— INSTRUCTIONS FOR THE TASK —
In the copy you make, include no pictures, and transcribe every record exactly.

— PROVIDED DATA —
^^^^

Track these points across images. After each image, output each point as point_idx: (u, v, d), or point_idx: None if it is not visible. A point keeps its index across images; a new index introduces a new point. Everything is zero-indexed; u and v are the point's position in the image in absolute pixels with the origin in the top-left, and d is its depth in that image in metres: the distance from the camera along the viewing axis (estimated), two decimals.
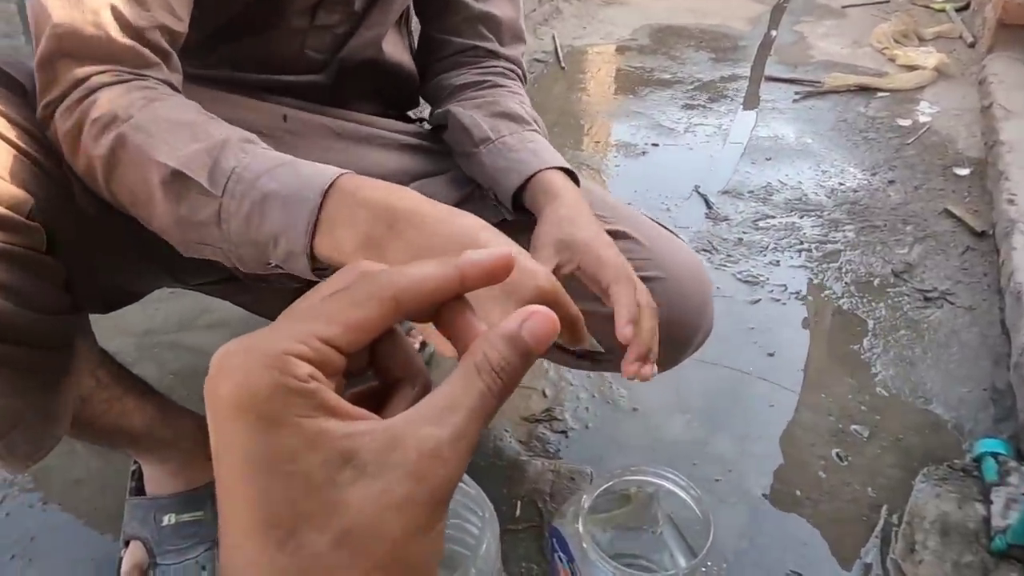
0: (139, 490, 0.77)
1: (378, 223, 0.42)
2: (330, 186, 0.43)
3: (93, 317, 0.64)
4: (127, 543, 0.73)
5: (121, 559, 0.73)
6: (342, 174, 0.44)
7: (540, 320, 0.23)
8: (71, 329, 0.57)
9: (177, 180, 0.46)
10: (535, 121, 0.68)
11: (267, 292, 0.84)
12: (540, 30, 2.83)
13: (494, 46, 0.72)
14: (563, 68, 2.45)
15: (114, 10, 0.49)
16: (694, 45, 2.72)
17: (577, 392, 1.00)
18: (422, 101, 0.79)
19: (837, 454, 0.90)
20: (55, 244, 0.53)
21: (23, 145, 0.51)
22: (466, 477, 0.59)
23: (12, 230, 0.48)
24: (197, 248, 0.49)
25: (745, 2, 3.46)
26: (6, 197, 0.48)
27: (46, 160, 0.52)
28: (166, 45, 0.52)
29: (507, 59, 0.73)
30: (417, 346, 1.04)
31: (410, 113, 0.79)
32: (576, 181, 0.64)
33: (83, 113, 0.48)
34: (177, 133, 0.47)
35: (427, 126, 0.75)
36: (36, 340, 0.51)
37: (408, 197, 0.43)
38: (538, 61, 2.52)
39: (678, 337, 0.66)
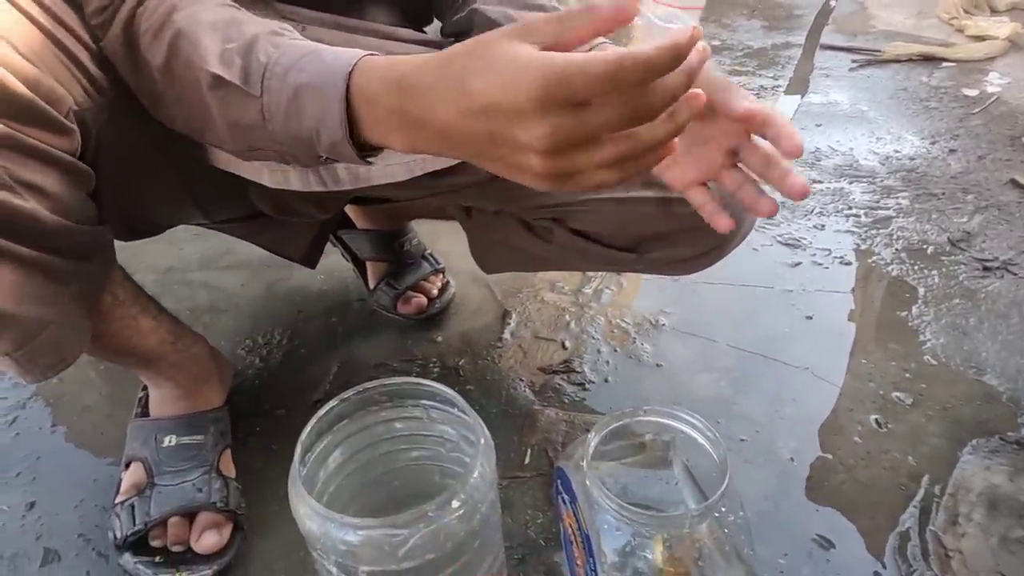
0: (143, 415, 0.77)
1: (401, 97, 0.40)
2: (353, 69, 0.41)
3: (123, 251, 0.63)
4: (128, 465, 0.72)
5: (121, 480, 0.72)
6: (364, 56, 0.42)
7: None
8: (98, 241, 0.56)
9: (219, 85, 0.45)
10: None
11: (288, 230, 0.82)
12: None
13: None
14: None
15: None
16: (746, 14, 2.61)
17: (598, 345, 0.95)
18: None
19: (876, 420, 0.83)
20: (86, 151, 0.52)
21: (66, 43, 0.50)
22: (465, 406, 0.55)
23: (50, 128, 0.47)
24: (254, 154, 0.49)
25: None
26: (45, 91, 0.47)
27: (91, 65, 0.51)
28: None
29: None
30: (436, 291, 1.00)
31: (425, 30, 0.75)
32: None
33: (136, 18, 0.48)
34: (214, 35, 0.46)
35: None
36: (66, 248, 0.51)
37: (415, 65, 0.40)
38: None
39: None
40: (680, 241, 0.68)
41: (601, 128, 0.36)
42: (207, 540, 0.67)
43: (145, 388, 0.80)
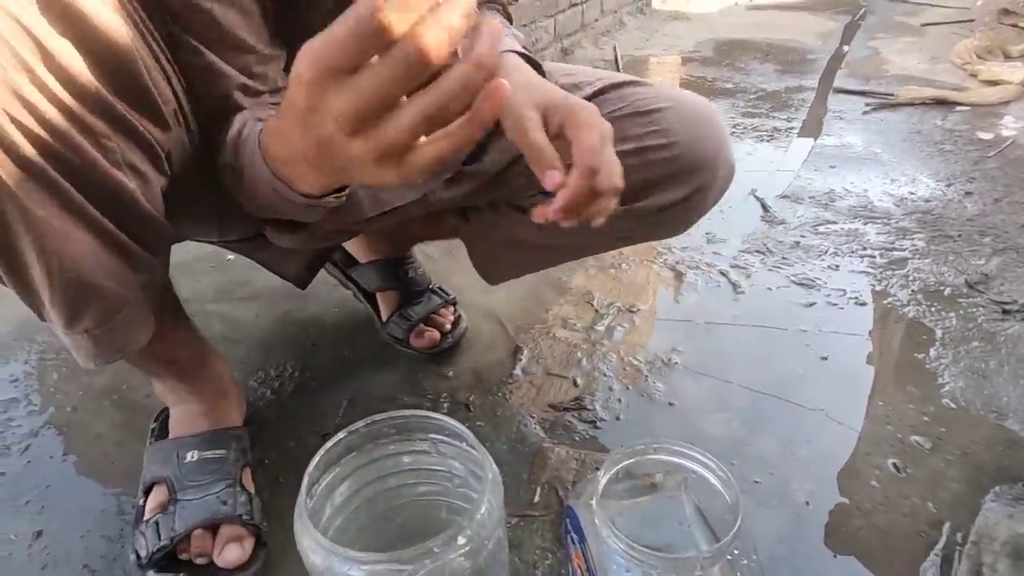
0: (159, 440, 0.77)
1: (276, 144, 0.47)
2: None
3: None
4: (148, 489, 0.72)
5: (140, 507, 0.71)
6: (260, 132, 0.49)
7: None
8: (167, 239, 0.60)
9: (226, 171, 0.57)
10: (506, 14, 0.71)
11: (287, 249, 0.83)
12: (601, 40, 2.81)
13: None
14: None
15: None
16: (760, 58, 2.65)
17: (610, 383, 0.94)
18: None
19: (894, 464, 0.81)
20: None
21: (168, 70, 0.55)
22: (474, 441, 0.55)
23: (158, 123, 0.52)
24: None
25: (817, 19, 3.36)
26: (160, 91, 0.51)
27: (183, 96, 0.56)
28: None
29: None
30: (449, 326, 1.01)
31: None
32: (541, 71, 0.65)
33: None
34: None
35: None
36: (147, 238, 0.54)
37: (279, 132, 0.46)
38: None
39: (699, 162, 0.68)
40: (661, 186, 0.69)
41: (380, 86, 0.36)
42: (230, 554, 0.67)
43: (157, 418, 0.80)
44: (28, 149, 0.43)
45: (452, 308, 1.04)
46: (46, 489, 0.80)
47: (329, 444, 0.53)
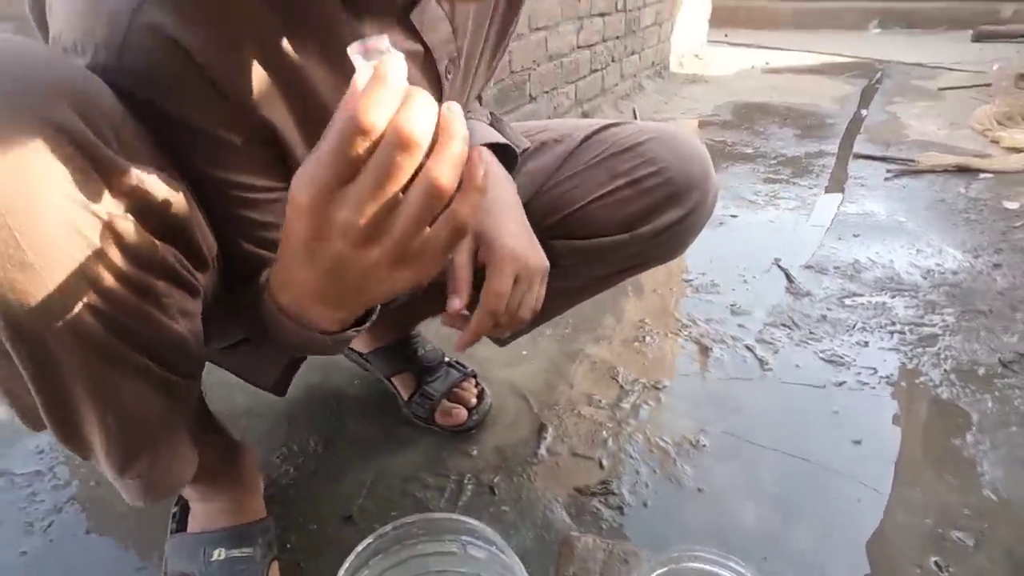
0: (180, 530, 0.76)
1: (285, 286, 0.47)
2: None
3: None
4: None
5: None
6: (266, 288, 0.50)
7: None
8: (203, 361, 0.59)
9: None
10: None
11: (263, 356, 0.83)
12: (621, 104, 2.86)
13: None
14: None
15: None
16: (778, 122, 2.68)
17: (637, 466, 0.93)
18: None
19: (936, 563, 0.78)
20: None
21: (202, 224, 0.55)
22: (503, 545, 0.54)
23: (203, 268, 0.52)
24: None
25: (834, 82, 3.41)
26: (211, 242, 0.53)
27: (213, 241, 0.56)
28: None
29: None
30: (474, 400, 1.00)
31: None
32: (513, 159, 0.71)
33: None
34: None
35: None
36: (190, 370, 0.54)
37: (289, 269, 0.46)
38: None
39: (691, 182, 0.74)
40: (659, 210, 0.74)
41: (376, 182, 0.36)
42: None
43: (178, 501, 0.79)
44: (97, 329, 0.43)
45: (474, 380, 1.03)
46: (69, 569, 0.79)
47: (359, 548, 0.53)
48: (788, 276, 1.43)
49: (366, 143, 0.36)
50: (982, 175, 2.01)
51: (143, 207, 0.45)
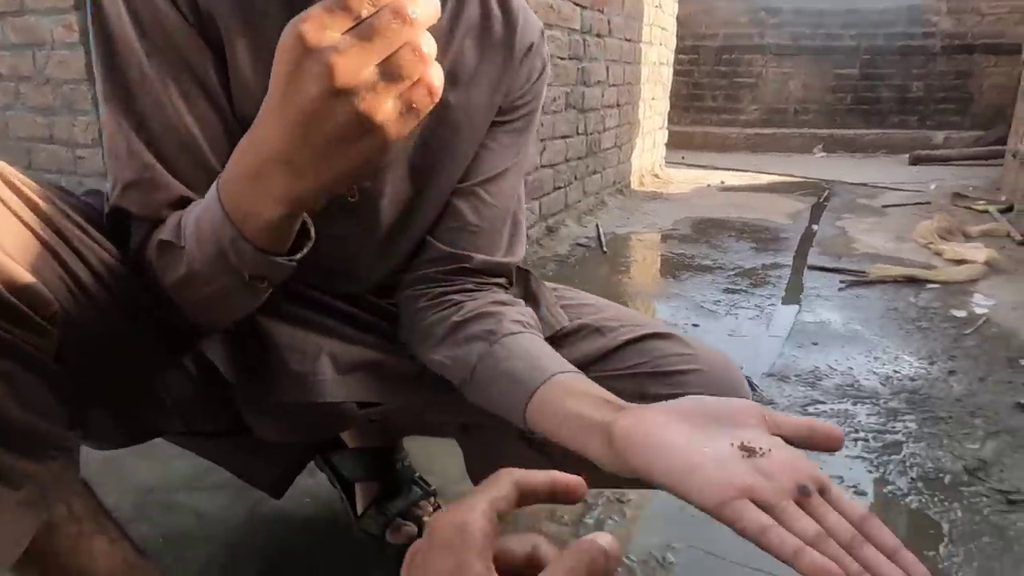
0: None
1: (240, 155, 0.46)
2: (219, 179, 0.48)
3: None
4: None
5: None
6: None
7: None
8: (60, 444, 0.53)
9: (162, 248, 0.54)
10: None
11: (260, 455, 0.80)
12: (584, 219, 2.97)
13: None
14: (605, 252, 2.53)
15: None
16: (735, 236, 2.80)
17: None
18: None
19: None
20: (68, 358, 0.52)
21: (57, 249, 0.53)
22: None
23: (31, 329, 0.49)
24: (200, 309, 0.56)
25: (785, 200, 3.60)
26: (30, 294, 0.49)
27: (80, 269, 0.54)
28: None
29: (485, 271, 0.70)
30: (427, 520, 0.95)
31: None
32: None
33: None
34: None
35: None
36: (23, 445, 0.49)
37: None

^^^^

— REPLY —
Track these points across images. After each image, output each point as point_idx: (u, v, d), or point_idx: None if it is not visible. A point keeps its index across images; a new index introduces a new point. Everything is zero-indexed; u and v are the point's position in the image in absolute pixels with the origin in the top-left, and d is its depth in that image in metres: the distance from the camera along the viewing axis (estimated), two decimals.
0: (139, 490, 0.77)
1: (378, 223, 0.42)
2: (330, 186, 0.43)
3: (93, 317, 0.64)
4: (127, 543, 0.73)
5: (121, 559, 0.73)
6: (342, 174, 0.44)
7: (540, 320, 0.23)
8: (71, 329, 0.57)
9: (177, 180, 0.46)
10: (535, 121, 0.68)
11: (267, 292, 0.84)
12: (540, 30, 2.83)
13: (494, 46, 0.72)
14: (563, 68, 2.45)
15: (114, 10, 0.49)
16: (694, 45, 2.72)
17: (577, 392, 1.00)
18: (422, 101, 0.79)
19: (837, 454, 0.90)
20: (55, 244, 0.53)
21: (23, 145, 0.51)
22: (466, 477, 0.59)
23: (12, 230, 0.48)
24: (197, 248, 0.49)
25: (745, 2, 3.46)
26: (6, 197, 0.48)
27: (46, 160, 0.52)
28: (166, 45, 0.52)
29: (507, 59, 0.73)
30: (417, 346, 1.04)
31: (410, 113, 0.79)
32: (576, 181, 0.64)
33: (83, 113, 0.48)
34: (177, 133, 0.47)
35: (427, 126, 0.75)
36: (36, 340, 0.51)
37: (408, 197, 0.43)
38: (538, 61, 2.52)
39: (678, 337, 0.66)
0: (143, 415, 0.77)
1: (401, 97, 0.40)
2: (353, 69, 0.41)
3: (123, 251, 0.63)
4: (128, 465, 0.72)
5: (121, 480, 0.72)
6: (364, 56, 0.42)
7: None
8: (98, 241, 0.56)
9: (219, 85, 0.45)
10: None
11: (288, 230, 0.82)
12: None
13: None
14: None
15: None
16: (746, 14, 2.61)
17: (598, 345, 0.95)
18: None
19: (876, 420, 0.83)
20: (86, 151, 0.52)
21: (66, 43, 0.50)
22: (465, 406, 0.55)
23: (50, 128, 0.47)
24: (254, 154, 0.49)
25: None
26: (45, 91, 0.47)
27: (91, 65, 0.51)
28: None
29: None
30: (436, 291, 1.00)
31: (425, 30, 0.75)
32: None
33: (136, 18, 0.48)
34: (214, 35, 0.46)
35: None
36: (66, 248, 0.51)
37: (415, 65, 0.40)
38: None
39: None
40: (680, 241, 0.68)
41: (601, 128, 0.36)
42: (207, 540, 0.67)
43: (145, 388, 0.80)
0: (159, 440, 0.77)
1: (276, 144, 0.47)
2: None
3: None
4: (148, 489, 0.72)
5: (140, 507, 0.71)
6: (260, 132, 0.49)
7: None
8: (167, 239, 0.60)
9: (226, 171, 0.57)
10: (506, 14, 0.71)
11: (287, 249, 0.83)
12: (601, 40, 2.81)
13: None
14: None
15: None
16: (760, 58, 2.65)
17: (610, 383, 0.94)
18: None
19: (894, 464, 0.81)
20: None
21: (168, 70, 0.55)
22: (474, 441, 0.55)
23: (158, 123, 0.52)
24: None
25: (817, 19, 3.36)
26: (160, 91, 0.51)
27: (183, 96, 0.56)
28: None
29: None
30: (449, 326, 1.01)
31: None
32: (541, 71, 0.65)
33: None
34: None
35: None
36: (147, 238, 0.54)
37: (279, 132, 0.46)
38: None
39: (699, 162, 0.68)
40: (661, 186, 0.69)
41: (380, 86, 0.36)
42: (230, 554, 0.67)
43: (157, 418, 0.80)
44: (28, 149, 0.43)
45: (452, 308, 1.04)
46: (46, 489, 0.80)
47: (329, 444, 0.53)
0: (180, 530, 0.76)
1: (285, 286, 0.47)
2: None
3: None
4: None
5: None
6: (266, 288, 0.50)
7: None
8: (203, 361, 0.59)
9: None
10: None
11: (263, 356, 0.83)
12: (621, 104, 2.86)
13: None
14: None
15: None
16: (778, 122, 2.68)
17: (637, 466, 0.93)
18: None
19: (936, 563, 0.78)
20: None
21: (202, 224, 0.55)
22: (503, 545, 0.54)
23: (203, 268, 0.52)
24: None
25: (834, 82, 3.41)
26: (211, 242, 0.53)
27: (213, 241, 0.56)
28: None
29: None
30: (474, 400, 1.00)
31: None
32: (513, 159, 0.71)
33: None
34: None
35: None
36: (190, 370, 0.54)
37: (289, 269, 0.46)
38: None
39: (691, 182, 0.74)
40: (659, 210, 0.74)
41: (376, 182, 0.36)
42: None
43: (178, 501, 0.79)
44: (97, 329, 0.43)
45: (474, 380, 1.03)
46: (69, 569, 0.79)
47: (359, 548, 0.53)
48: (788, 276, 1.43)
49: (366, 143, 0.36)
50: (982, 175, 2.01)
51: (143, 207, 0.45)
0: None
1: (240, 155, 0.46)
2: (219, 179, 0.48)
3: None
4: None
5: None
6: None
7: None
8: (60, 444, 0.53)
9: (162, 248, 0.54)
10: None
11: (260, 455, 0.80)
12: (584, 219, 2.97)
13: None
14: (605, 252, 2.53)
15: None
16: (735, 236, 2.80)
17: None
18: None
19: None
20: (68, 358, 0.52)
21: (57, 249, 0.53)
22: None
23: (31, 329, 0.49)
24: (200, 309, 0.56)
25: (785, 200, 3.60)
26: (30, 294, 0.49)
27: (80, 269, 0.54)
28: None
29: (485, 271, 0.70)
30: (427, 520, 0.95)
31: None
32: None
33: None
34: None
35: None
36: (23, 445, 0.49)
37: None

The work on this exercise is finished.